Using a retriever in operations

Attach a retriever to any LLM operation (map, filter, reduce, extract) with retriever: <retriever_name>. The retrieved results are available as {{ retrieval_context }} in your prompt.

Parameter	Type	Default	Description
retriever	string	-	Name of the retriever to use (must match a key in `retrievers`).
save_retriever_output	bool	false	If true, saves retrieved context to `_<operation_name>_retrieved_context` in output.

Map example

- name: tag_visit
  type: map
  retriever: medical_r
  save_retriever_output: true
  output:
    schema:
      tag: string
  prompt: |
    Classify this medical visit.
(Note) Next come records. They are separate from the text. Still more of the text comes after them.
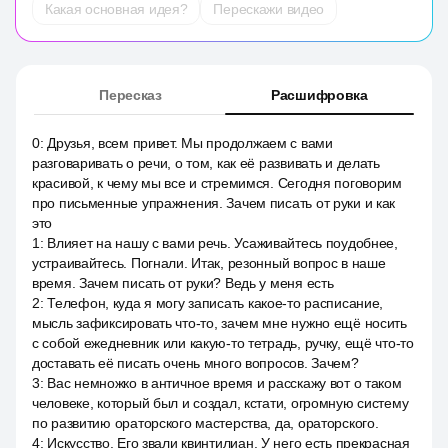
Какая основная идея?
Перескажи видео
Пересказ
Расшифровка
0
:
Друзья, всем привет. Мы продолжаем с вами
разговаривать о речи, о том, как её развивать и делать
красивой, к чему мы все и стремимся. Сегодня поговорим
про письменные упражнения. Зачем писать от руки и как
это
1
:
Влияет на нашу с вами речь. Усаживайтесь поудобнее,
устраивайтесь. Погнали. Итак, резонный вопрос в наше
время. Зачем писать от руки? Ведь у меня есть
2
:
Телефон, куда я могу записать какое-то расписание,
мысль зафиксировать что-то, зачем мне нужно ещё носить
с собой ежедневник или какую-то тетрадь, ручку, ещё что-то
доставать её писать очень много вопросов. Зачем?
3
:
Вас немножко в античное время и расскажу вот о таком
человеке, который был и создал, кстати, огромную систему
по развитию ораторского мастерства, да, ораторского.
4
:
Искусство. Его звали квинтилиан. У него есть прекрасная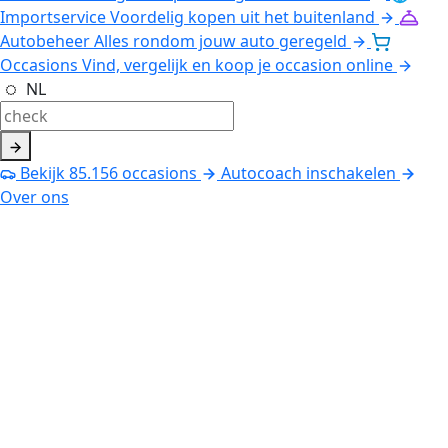
Importservice
Voordelig kopen uit het buitenland
Autobeheer
Alles rondom jouw auto geregeld
Occasions
Vind, vergelijk en koop je occasion online
NL
Bekijk
85.156
occasions
Autocoach inschakelen
Over ons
Related context:
    {{ retrieval_context }}

    Transcript: {{ input.src }}

Filter example

- name: filter_relevant
  type: filter
  retriever: medical_r
  prompt: |
    Is this transcript relevant to medication counseling?
    Context: {{ retrieval_context }}
    Transcript: {{ input.src }}
  output:
    schema:
      is_relevant: boolean

Reduce example

When using reduce, the retrieval context is computed per group.

- name: summarize_by_medication
  type: reduce
  retriever: medical_r
  reduce_key: medication
  output:
    schema:
      summary: string
  prompt: |
    Summarize key points for medication '{{ reduce_key.medication }}'.
    Related context: {{ retrieval_context }}

    Inputs:
    {% for item in inputs %}
    - {{ item.src }}
    {% endfor %}

Troubleshooting

No results: the retriever injects "No extra context available." and continues.
Index issues: set build_index: always to rebuild; ensure index_dir exists and is writable.
Token limits: retrieval_context is truncated to ~1000 chars per retrieved doc.